The near future of programming is in creating products based on artificial intelligence technologies, managing them and implementing them in other industries.
From programming to program management
There is an important difference in the process of solving problems using “classical” programming and using AI technologies. In the first case functionality and logic of a program is clear and under control of the developer, because it is fully determined by the code structure created by him. In the case of neural networks, as in the example of Corey Becker’s program, the algorithm that is used to perform the task is not available and often cannot be interpreted by a human, even after “disassembling”.
This changes the essence of the programmer’s job, as a transition is made from the producer to the controller of the AI product. Such a person is required to write less code, but to work more with:
- evaluating and analyzing the results of the product,
- managing it,
- planning its development.
Today, the business, so to speak, keeps one high-level system architect who describes the tasks and hands them over to a dozen coders to translate the tasks into the syntax of a given language. This is a paradoxical situation: with high-level languages, the more complex the tasks are, the easier it is to hire a bunch of coders in Bangalore to solve them.
“Industrialization” in programming
The arrival of artificial intelligence methods in the profession is not an apocalypse in the spirit of Terminator movies, it is about money. Progress and a growing economy require a division of labor and the emergence of narrow specialists. As the trend rises, the demand for specialists grows, which is what we are seeing today.
The more the market becomes saturated and more specialists are involved in “production”, the more the need arises to reduce costs, including by cutting personnel costs.

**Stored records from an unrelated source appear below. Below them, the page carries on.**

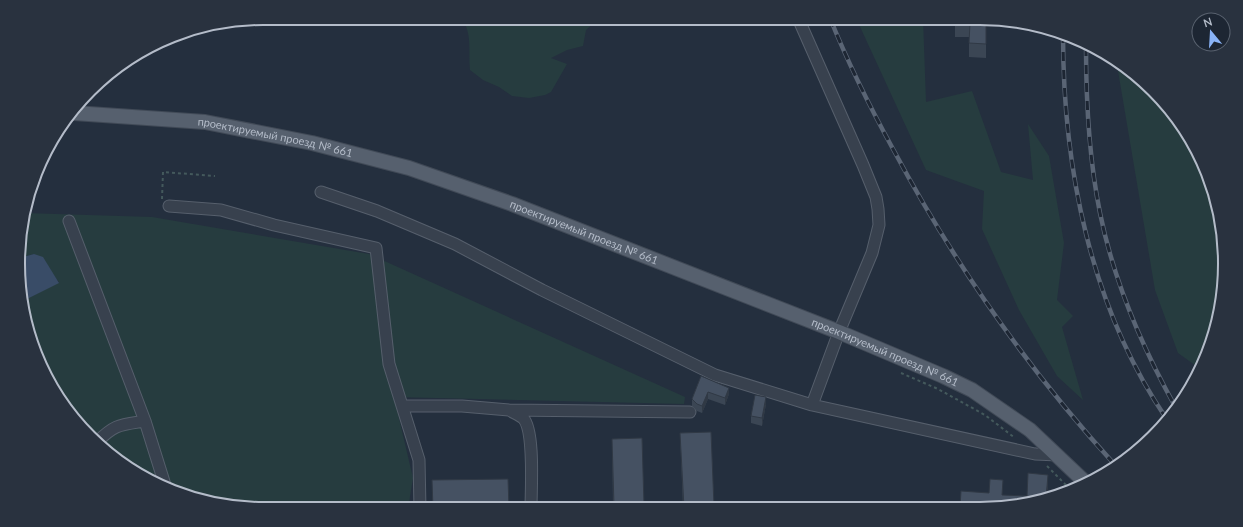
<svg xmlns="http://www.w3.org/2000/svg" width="1243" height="527" font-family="Lato,sans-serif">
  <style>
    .green { fill: #263c3f }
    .water { fill: #394c67 }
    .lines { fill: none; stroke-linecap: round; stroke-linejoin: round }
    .minor-casing { stroke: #565f6c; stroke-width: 13 }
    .major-casing { stroke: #414a57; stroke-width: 16 }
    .path { stroke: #44595c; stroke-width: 2; stroke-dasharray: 3 3; stroke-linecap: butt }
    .minor { stroke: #38414e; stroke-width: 11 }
    .major { stroke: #56606e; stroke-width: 14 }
    .rail-casing { stroke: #5a6575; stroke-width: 4.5 }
    .rail { stroke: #1d2633; stroke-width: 3; stroke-dasharray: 9; stroke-linecap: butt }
    .wall { fill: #3b4654 }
    .shaded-wall { fill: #303945 }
    .building { fill: #455162; stroke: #303945 }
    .labels { text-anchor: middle; stroke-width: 3; stroke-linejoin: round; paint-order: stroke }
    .street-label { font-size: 11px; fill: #b4bcc9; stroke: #1d2633 }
    .rim { fill: none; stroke: #b4bcc9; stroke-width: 2 }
  </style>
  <rect width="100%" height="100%" fill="#242f3e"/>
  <path class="green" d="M461,18H597L598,19L586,30L583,46L567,50L551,58L567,64L551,92L545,95L529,98L512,96L499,87L483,80L470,70C468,53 473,32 461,18Z
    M856,18H923L926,102L972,91L1001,172L1033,180L1028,124L1049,156L1064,243L1057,300L1073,316L1062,327L1083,400L1057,376L1019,310L982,229L984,191L926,170Z
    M1117,65L1142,79L1200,155L1224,248L1212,343L1199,368L1178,353L1155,290Z
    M24,213L152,217L369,254L685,397L684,404L394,397L413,478L408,509H263L184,496L102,448L51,386L23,311V301L59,282L34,254L23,257Z"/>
  <path class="water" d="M34,254L43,257L59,283L23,301V257Z"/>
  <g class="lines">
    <g class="minor-casing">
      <path id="minor" d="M798,18L863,165L876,197L878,209L879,225L872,253L839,332L812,405
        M321,192L377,211L455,244L542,290L715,375L812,405L1035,454L1058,455
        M169,206L221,210L274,225L376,248L389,364L419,460L420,509
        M69,221L145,421L165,485
        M402,406H462L509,410L690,412
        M509,410C514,413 519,415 523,418C535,430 531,490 531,508
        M97,442C115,424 120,425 145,421"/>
    </g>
    <g class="major-casing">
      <g id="major">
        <path id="s1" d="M74,113L205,122L312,143L409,168L512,204L839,332L943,376L972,390L1030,430L1086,483"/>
      </g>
    </g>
    <path class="path" d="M162,199L163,172L215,176
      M901,373L938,389L985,415L1015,438
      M1047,466L1072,491"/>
    <use href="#minor" class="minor"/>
    <use href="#major" class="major"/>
    <g class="rail-casing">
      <path id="rail" d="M830,18C848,63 870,107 893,149C954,263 1029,371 1116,466
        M1063,34C1063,167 1090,306 1166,418
        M1086,47C1086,102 1089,159 1100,213C1114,282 1142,347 1176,408"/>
    </g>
    <use href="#rail" class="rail"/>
  </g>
  <path class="wall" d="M955,18L986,19V58L969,57V37H955Z
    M701,376L729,394L725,405L708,399L702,413L697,411L692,406V399Z
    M766,404L762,426L751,423V416Z
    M711,432L714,508H683L680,433Z
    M642,438L644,508H613L612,439Z"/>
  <path class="shaded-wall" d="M729,388V394L725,405V398Z
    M708,392V399L702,413V406Z
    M766,397V404L762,426V418Z
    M1048,475V489L1047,497L1046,498Z"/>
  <path class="building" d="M955,18H980L986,19V44L969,43L970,23L955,22Z
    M701,376L729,388L725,398L708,392L702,406L697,404L692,399Z
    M755,395L766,397L762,418L751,416Z
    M711,432L714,506L684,508L680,433Z
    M642,438L644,505L614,506L612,439Z
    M1028,473L1048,475L1046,498L1012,507H960L961,491L989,493L990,479L1003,480L1002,495L1027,496Z
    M508,479L509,508L433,509L432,480Z"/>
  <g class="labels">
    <g class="street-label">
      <text dy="4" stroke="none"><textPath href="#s1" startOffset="203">проектируемый проезд № 661</textPath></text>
      <text dy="4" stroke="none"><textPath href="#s1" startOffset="527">проектируемый проезд № 661</textPath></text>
      <text dy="4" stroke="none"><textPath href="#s1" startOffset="851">проектируемый проезд № 661</textPath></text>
    </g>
  </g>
  <path d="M0 0H1243V527H0ZM263 25H980A238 238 0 0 1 1218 263V264A238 238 0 0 1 980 502H263A238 238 0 0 1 25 264V263A238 238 0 0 1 263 25Z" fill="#29323f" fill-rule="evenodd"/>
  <path class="rim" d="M263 25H980A238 238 0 0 1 1218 263V264A238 238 0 0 1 980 502H263A238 238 0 0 1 25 264V263A238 238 0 0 1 263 25Z"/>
  <g transform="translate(1211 32) rotate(342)"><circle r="19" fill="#1d2633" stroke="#59626f"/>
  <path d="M0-3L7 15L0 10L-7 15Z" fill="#8ab4f8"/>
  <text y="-6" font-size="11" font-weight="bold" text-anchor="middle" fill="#b4bcc9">N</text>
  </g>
</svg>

Programming will also undergo a similar “industrialization,” and this is normal. Artificial Intelligence will become the guy who will perform routine operations and help to test hypotheses and make decisions. The number of specialists solving problems will be reduced. Roughly speaking, instead of 10 employees, you will need two or three to:
- set tasks for artificial intelligence,
- evaluate and analyze its results,
- develop new approaches.
The ability to write code will not be a unique skill that can be used to make money. The ability to think creatively, the ability to develop new methods and algorithms will remain in value. In this sense, the programmer profession will always be in demand and there will be a necessity to hire ai developers.
Money speeds up technology
Developments in the field of artificial intelligence are currently shifting from the scientific to the business world, so the development of technology will accelerate. One of the priorities in the industry is to bring the analysis of natural language queries to a new level. Over the past 20 years, we have managed to reduce the percentage of incorrectly recognized words from 43% to 6-7%. Today we need to focus on teaching AI how to respond appropriately to queries in cases of linguistic uncertainty.
Industry giants such as Microsoft, Google, Amazon, IBM and many others are investing in projects related to AI and natural language analysis. It is predicted that by 2025, the market for products based on artificial intelligence methods will grow six-fold to approximately $36 billion. In 10 years, the cash infusion and market demands will force AI, which today writes primitive code, to “close” more complex areas of work:
– error search and correction,
– algorithm analysis and optimization.